Difference listings

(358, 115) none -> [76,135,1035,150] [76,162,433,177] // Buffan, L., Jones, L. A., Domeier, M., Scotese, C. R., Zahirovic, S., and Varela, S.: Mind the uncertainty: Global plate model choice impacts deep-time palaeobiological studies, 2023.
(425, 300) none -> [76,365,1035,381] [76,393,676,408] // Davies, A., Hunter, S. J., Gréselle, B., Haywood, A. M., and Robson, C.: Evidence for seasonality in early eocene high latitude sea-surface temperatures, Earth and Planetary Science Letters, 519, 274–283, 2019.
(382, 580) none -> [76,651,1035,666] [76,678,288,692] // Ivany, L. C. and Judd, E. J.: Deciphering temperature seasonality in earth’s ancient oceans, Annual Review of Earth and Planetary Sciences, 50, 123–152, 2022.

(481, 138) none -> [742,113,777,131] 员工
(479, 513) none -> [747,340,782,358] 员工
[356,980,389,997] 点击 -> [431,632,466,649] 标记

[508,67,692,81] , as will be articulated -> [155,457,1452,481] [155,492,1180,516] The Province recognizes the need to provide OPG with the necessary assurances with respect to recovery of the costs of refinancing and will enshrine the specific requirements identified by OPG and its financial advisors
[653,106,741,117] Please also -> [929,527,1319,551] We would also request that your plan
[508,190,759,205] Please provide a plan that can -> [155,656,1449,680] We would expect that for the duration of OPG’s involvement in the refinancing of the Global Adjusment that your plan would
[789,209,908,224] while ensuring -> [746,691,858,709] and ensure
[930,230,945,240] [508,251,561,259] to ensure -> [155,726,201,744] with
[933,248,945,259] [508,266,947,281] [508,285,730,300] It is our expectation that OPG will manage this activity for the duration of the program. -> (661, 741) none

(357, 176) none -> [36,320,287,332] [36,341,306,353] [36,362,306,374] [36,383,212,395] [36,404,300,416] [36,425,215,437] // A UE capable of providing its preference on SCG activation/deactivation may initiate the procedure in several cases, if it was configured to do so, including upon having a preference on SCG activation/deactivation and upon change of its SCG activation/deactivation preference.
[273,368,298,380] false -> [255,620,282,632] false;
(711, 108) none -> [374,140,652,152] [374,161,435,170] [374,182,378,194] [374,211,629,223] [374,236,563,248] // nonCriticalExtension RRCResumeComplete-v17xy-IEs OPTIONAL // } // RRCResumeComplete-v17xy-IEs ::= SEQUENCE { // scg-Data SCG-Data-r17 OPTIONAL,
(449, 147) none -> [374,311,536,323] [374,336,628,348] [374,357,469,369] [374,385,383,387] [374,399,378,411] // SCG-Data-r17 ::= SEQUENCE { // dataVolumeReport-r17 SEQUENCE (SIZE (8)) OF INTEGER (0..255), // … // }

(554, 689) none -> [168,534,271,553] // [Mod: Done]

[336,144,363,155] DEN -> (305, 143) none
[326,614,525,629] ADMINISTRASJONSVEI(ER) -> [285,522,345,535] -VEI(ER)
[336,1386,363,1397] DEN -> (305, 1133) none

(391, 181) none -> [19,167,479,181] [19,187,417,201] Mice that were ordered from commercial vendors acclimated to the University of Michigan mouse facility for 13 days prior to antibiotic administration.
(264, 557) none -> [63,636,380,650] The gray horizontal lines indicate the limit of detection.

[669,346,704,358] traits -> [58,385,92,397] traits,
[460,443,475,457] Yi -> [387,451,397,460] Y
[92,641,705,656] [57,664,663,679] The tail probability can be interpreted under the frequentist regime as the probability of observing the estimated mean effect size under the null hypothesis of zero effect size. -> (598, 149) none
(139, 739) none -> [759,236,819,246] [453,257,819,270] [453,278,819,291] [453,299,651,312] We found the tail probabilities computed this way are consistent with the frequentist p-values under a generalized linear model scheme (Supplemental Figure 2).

• [Required work] Reproduce the lines above. Leave each one as it is.

• [The completed task]
(358, 115) none -> [76,135,1035,150] [76,162,433,177] // Buffan, L., Jones, L. A., Domeier, M., Scotese, C. R., Zahirovic, S., and Varela, S.: Mind the uncertainty: Global plate model choice impacts deep-time palaeobiological studies, 2023.
(425, 300) none -> [76,365,1035,381] [76,393,676,408] // Davies, A., Hunter, S. J., Gréselle, B., Haywood, A. M., and Robson, C.: Evidence for seasonality in early eocene high latitude sea-surface temperatures, Earth and Planetary Science Letters, 519, 274–283, 2019.
(382, 580) none -> [76,651,1035,666] [76,678,288,692] // Ivany, L. C. and Judd, E. J.: Deciphering temperature seasonality in earth’s ancient oceans, Annual Review of Earth and Planetary Sciences, 50, 123–152, 2022.

(481, 138) none -> [742,113,777,131] 员工
(479, 513) none -> [747,340,782,358] 员工
[356,980,389,997] 点击 -> [431,632,466,649] 标记

[508,67,692,81] , as will be articulated -> [155,457,1452,481] [155,492,1180,516] The Province recognizes the need to provide OPG with the necessary assurances with respect to recovery of the costs of refinancing and will enshrine the specific requirements identified by OPG and its financial advisors
[653,106,741,117] Please also -> [929,527,1319,551] We would also request that your plan
[508,190,759,205] Please provide a plan that can -> [155,656,1449,680] We would expect that for the duration of OPG’s involvement in the refinancing of the Global Adjusment that your plan would
[789,209,908,224] while ensuring -> [746,691,858,709] and ensure
[930,230,945,240] [508,251,561,259] to ensure -> [155,726,201,744] with
[933,248,945,259] [508,266,947,281] [508,285,730,300] It is our expectation that OPG will manage this activity for the duration of the program. -> (661, 741) none

(357, 176) none -> [36,320,287,332] [36,341,306,353] [36,362,306,374] [36,383,212,395] [36,404,300,416] [36,425,215,437] // A UE capable of providing its preference on SCG activation/deactivation may initiate the procedure in several cases, if it was configured to do so, including upon having a preference on SCG activation/deactivation and upon change of its SCG activation/deactivation preference.
[273,368,298,380] false -> [255,620,282,632] false;
(711, 108) none -> [374,140,652,152] [374,161,435,170] [374,182,378,194] [374,211,629,223] [374,236,563,248] // nonCriticalExtension RRCResumeComplete-v17xy-IEs OPTIONAL // } // RRCResumeComplete-v17xy-IEs ::= SEQUENCE { // scg-Data SCG-Data-r17 OPTIONAL,
(449, 147) none -> [374,311,536,323] [374,336,628,348] [374,357,469,369] [374,385,383,387] [374,399,378,411] // SCG-Data-r17 ::= SEQUENCE { // dataVolumeReport-r17 SEQUENCE (SIZE (8)) OF INTEGER (0..255), // … // }

(554, 689) none -> [168,534,271,553] // [Mod: Done]

[336,144,363,155] DEN -> (305, 143) none
[326,614,525,629] ADMINISTRASJONSVEI(ER) -> [285,522,345,535] -VEI(ER)
[336,1386,363,1397] DEN -> (305, 1133) none

(391, 181) none -> [19,167,479,181] [19,187,417,201] Mice that were ordered from commercial vendors acclimated to the University of Michigan mouse facility for 13 days prior to antibiotic administration.
(264, 557) none -> [63,636,380,650] The gray horizontal lines indicate the limit of detection.

[669,346,704,358] traits -> [58,385,92,397] traits,
[460,443,475,457] Yi -> [387,451,397,460] Y
[92,641,705,656] [57,664,663,679] The tail probability can be interpreted under the frequentist regime as the probability of observing the estimated mean effect size under the null hypothesis of zero effect size. -> (598, 149) none
(139, 739) none -> [759,236,819,246] [453,257,819,270] [453,278,819,291] [453,299,651,312] We found the tail probabilities computed this way are consistent with the frequentist p-values under a generalized linear model scheme (Supplemental Figure 2).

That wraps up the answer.